To be clear, there is a categorical difference between supporting one thing and opposing another: Supporting a moratorium that could effectively end with the gubernatorial election on Nov. 6, 2018, is fundamentally different from taking a firm and unequivocal stand against the most severe and irreversible form of punishment available.

According to a PolitiFact article from May 3, Negrin was the only Democratic candidate who did not respond to a request for comment regarding his position on the death penalty. As recently as May 4, Negrin told listeners at Mishkan Shalom, a synagogue in Roxborough-Manayunk, that he would “honor” the moratorium. If his position is equivalent to that of Krasner and El-Shabazz, Negrin could — and should — make public statements to that effect.

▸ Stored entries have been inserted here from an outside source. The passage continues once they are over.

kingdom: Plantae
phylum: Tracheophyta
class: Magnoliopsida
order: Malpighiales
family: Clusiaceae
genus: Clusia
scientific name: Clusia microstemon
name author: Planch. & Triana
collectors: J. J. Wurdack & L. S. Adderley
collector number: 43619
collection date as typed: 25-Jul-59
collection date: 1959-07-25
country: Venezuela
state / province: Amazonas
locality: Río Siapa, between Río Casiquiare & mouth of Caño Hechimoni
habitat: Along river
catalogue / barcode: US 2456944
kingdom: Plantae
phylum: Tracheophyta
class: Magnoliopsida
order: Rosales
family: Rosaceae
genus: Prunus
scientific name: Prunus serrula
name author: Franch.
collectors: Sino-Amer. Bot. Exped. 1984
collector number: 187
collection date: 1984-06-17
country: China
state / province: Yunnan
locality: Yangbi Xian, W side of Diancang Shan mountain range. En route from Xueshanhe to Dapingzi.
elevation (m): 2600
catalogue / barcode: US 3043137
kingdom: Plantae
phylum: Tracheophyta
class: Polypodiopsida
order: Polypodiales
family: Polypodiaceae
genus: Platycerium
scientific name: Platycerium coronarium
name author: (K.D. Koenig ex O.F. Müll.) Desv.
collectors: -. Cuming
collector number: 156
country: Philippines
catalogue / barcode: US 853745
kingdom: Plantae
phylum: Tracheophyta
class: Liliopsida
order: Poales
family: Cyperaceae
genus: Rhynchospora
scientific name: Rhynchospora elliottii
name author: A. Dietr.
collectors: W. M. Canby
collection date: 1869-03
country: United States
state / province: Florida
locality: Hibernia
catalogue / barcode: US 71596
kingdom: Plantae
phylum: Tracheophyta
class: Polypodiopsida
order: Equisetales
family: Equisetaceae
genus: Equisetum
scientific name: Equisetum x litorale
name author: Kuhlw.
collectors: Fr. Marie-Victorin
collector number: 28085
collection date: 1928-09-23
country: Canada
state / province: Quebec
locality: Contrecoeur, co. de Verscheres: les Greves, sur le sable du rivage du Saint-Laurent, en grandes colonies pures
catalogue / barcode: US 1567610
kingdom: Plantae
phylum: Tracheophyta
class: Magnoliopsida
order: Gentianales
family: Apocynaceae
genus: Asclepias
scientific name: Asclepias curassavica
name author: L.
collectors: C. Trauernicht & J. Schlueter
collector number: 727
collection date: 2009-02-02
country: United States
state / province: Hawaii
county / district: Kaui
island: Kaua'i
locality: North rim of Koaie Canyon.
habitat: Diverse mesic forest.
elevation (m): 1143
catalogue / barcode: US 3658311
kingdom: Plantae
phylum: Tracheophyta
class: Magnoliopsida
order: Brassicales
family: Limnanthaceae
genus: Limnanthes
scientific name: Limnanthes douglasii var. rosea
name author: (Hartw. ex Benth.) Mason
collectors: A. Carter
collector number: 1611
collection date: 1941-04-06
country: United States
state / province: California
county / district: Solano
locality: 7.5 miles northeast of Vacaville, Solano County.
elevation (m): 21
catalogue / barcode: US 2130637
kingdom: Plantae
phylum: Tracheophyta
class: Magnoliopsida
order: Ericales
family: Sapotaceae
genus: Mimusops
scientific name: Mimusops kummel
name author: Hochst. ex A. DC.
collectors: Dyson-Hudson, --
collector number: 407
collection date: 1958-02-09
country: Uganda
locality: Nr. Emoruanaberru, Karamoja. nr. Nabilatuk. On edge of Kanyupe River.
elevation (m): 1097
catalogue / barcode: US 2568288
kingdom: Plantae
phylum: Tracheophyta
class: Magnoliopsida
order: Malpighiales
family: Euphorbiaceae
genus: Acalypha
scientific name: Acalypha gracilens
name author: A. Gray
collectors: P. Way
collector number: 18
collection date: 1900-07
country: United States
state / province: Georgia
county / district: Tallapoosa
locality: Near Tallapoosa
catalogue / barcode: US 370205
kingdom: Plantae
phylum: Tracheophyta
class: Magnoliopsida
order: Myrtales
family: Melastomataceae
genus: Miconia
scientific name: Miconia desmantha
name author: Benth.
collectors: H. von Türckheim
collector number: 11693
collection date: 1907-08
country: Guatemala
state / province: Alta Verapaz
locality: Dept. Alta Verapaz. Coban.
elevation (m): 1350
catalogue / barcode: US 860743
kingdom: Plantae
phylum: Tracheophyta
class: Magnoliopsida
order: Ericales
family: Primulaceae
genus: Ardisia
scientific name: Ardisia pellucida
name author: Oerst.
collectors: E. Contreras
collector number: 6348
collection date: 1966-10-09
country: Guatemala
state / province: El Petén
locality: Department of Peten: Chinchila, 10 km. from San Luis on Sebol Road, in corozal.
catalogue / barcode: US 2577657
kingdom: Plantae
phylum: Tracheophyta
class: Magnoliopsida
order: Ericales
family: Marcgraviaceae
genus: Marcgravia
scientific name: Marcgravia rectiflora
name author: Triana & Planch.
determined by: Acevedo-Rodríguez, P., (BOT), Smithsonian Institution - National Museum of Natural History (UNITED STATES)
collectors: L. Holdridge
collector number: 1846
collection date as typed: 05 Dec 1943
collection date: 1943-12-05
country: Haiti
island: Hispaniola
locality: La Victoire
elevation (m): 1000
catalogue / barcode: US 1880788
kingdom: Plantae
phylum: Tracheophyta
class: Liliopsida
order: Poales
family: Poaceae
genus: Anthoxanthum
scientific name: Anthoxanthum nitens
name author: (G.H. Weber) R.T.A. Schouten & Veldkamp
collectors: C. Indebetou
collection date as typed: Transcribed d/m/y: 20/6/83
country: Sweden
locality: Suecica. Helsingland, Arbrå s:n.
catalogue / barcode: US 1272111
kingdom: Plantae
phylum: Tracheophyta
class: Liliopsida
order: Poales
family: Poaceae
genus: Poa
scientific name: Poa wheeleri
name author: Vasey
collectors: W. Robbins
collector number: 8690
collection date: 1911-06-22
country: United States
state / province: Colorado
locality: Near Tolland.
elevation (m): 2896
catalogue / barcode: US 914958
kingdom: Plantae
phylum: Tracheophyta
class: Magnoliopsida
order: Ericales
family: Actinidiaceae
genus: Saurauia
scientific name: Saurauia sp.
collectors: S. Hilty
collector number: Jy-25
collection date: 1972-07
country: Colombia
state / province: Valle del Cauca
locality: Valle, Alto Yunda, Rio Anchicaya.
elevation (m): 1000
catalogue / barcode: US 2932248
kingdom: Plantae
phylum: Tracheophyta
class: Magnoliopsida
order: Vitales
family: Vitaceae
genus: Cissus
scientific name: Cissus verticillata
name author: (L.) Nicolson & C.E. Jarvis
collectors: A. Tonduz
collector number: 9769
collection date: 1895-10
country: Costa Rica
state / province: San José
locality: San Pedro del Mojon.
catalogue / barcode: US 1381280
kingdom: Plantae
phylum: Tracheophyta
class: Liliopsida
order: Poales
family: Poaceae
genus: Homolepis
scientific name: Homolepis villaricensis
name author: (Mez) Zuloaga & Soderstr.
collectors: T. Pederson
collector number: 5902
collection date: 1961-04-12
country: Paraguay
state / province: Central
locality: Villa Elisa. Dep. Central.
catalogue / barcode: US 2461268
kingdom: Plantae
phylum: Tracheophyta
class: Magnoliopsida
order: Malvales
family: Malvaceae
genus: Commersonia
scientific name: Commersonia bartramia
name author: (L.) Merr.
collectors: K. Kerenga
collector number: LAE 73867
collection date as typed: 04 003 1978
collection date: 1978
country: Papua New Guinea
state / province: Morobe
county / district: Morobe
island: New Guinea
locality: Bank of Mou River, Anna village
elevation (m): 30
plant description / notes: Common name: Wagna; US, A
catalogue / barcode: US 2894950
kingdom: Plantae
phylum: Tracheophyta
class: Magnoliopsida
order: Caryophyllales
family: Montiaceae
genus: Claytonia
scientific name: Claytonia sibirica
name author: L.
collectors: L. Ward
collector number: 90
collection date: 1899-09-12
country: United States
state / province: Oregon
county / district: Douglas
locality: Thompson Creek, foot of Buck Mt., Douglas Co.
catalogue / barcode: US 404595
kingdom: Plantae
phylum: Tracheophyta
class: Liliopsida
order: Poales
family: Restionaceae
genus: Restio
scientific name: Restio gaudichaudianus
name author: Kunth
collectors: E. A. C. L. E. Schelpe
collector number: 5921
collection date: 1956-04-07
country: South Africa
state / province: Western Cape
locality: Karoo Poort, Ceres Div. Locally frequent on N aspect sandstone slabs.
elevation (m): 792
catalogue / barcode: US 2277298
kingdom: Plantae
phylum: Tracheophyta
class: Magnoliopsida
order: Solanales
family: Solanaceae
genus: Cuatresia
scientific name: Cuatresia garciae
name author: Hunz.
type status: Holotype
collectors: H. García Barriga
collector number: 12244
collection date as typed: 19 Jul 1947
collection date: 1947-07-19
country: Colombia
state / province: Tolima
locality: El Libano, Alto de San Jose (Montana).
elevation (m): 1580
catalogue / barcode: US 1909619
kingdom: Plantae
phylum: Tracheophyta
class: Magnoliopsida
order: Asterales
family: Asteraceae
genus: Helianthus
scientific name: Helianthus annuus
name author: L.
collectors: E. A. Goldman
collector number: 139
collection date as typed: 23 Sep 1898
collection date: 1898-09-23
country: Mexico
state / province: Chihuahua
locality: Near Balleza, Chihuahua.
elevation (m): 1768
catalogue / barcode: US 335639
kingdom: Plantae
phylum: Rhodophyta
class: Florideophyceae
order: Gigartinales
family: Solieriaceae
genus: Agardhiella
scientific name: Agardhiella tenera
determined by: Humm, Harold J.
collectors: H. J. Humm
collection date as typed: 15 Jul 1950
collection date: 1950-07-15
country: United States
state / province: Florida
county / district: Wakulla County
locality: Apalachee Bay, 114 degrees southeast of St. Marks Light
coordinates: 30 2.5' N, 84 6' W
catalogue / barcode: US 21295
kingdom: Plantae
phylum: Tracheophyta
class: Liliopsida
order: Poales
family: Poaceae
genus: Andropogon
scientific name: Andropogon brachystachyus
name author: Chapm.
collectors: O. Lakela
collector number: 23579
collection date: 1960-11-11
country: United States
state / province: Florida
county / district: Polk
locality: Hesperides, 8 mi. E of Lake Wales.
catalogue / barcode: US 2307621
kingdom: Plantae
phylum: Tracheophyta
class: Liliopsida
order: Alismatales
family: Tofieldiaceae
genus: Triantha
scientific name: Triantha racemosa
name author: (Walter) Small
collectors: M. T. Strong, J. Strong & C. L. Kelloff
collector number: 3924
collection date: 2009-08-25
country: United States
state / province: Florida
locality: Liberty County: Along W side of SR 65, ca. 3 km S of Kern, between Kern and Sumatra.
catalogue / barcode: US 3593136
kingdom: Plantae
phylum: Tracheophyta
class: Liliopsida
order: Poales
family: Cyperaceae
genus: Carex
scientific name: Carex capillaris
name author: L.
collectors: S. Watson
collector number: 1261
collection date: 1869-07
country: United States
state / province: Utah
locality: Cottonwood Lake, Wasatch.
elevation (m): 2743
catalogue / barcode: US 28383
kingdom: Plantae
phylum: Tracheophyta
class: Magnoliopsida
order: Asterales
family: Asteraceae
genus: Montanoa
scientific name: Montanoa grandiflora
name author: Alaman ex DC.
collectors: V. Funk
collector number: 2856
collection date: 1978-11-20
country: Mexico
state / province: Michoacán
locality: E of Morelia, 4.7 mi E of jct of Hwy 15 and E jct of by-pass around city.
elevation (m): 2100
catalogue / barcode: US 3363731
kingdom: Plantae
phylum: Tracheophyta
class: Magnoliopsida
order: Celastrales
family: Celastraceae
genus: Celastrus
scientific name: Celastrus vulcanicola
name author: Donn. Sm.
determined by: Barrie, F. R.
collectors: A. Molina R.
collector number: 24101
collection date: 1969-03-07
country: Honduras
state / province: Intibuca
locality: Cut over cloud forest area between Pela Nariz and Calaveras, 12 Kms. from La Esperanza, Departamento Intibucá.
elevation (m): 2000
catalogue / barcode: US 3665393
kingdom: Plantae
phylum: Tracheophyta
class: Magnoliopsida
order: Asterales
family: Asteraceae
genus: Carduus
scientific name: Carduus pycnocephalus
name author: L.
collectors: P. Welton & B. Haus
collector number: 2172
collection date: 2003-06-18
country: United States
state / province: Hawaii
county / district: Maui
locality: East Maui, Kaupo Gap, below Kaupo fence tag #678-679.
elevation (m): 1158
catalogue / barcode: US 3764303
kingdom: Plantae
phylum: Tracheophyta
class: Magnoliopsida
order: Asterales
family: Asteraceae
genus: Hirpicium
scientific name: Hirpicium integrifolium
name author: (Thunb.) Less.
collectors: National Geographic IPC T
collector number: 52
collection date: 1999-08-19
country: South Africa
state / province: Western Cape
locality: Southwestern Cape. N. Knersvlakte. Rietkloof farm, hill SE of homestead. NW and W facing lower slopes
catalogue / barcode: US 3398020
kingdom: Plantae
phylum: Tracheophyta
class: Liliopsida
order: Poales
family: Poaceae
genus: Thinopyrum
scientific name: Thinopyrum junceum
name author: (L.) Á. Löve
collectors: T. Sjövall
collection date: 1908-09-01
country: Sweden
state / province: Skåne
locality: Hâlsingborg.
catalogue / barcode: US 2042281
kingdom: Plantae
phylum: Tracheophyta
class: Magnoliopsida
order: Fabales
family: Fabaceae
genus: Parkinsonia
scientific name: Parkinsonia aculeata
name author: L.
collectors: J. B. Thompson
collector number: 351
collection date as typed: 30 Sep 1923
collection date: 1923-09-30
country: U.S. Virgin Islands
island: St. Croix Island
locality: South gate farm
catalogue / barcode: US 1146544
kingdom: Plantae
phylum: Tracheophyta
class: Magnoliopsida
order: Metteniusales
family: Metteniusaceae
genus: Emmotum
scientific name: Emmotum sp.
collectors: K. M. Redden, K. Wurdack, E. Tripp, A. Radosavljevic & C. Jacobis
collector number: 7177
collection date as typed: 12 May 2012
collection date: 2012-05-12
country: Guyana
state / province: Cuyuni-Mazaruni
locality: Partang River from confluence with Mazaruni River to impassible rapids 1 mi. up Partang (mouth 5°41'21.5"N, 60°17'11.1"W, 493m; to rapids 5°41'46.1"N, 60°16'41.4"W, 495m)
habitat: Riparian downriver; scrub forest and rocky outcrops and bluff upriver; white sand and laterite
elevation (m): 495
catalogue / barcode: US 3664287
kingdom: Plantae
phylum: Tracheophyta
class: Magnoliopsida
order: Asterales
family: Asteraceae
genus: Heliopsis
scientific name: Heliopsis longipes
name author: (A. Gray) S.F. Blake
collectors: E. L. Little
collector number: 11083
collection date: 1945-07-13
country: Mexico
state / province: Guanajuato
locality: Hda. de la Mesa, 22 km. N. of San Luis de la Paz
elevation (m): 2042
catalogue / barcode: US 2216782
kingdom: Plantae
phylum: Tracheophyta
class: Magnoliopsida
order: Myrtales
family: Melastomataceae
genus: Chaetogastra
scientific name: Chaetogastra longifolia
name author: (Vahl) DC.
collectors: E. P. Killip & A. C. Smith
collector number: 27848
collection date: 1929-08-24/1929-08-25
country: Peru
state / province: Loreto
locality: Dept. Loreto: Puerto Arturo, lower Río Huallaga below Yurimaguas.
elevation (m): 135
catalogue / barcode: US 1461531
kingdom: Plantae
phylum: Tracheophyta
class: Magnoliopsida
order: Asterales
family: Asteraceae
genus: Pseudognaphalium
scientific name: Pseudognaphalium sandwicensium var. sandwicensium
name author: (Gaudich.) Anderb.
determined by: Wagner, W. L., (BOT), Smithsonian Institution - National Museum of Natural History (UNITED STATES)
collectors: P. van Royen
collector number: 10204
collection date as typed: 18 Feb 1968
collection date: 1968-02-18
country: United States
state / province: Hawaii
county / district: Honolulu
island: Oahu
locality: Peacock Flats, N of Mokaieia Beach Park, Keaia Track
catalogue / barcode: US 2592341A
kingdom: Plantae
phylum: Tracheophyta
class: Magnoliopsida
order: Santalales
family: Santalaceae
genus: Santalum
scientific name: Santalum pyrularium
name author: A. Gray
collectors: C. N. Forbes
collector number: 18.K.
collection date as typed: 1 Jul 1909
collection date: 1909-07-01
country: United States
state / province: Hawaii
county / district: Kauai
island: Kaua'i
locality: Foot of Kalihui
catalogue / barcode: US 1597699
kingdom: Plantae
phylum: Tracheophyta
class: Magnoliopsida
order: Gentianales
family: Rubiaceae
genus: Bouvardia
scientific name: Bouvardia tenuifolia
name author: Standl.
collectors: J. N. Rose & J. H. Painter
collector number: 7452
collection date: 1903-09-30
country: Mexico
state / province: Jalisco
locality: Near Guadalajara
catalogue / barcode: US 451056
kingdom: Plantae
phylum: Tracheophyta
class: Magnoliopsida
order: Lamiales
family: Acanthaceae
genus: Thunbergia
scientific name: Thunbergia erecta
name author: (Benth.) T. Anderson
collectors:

What it means to “support the moratorium” is dubious: On the one hand, death sentences can still be pursued by local DAs during a moratorium; on the other hand, candidates have no choice but to honor the statewide moratorium. Candidates expressing a willingness to support the moratorium are seemingly ready to punt this issue to Harrisburg and 2018, going along with the political winds. We don’t know how they would act in the absence of the current governor’s leadership, and deferring to the whim of Harrisburg allows the voters of suddenly-red Pennsylvania to determine the fates of overwhelmingly-blue Philadelphians.

Black and white

As for the other candidates asking you to trust their discretion in “extreme cases,” one of the most rigorous studies of the death penalty conducted by David Baldus and colleagues happens to have used data from Philadelphia. In summarizing its findings, the former executive director of the Death Penalty Information Center, Richard Dieter, Esq., noted that it was never restricted to “extreme cases.” Instead, it was pursued in cases where the evidence was less clear; in such cases, arbitrary extra-legal factors become more influential and “prosecutors and jurors have the most discretion on seeking and imposing the death penalty. And when discretion is more prevalent, race may more easily become the deciding factor in who lives and who dies.”

To date, prosecutors have not been selective in seeking the death penalty in Philadelphia. As a result, Philadelphians account for roughly 36 percent of Pennsylvania’s death row, and black men from Philadelphia — who represent less than 3 percent of the population of Pennsylvania — comprise 30 percent of those on Pennsylvania’s death row (53 of 173 as of March 1, 2017).

Alternatives to death include long-term and life sentences, and not seeking the death penalty would save the Office of the District Attorney resources that could be used to support other efforts, i.e., those candidates have been speaking about on the campaign trail. In effect, vowing to pursue the death penalty undercuts one’s ability to fulfill other campaign promises.

The good news for those opposed to the death penalty is that more candidates now seem to feel the same way. Some have been consistent in their position against the death penalty, and others have not. Voters supporting the abolition of capital punishment for Philadelphians, and reform more generally, must decide who is likeliest to implement this profound change to our criminal justice system, and what other issues they are most capable of addressing through moral conviction and demonstrated capacity to support opposition to the status quo.

Being anything but crystal clear about one’s position on the death penalty is problematic, and might reflect the potential for inconsistencies in less tendentious areas. Therefore, a comparative consideration of their statements over time should be relevant to the May 16 primary.

Oren M. Gur, PhD, is an assistant professor of criminal justice at Penn State Abington, where he co-taught a class called “Death Penalty and Juvenile Life Without Parole” this spring. His research on the death penalty has focused on its historical application to those who were young adults when they committed the crime for which they were executed in the U.S.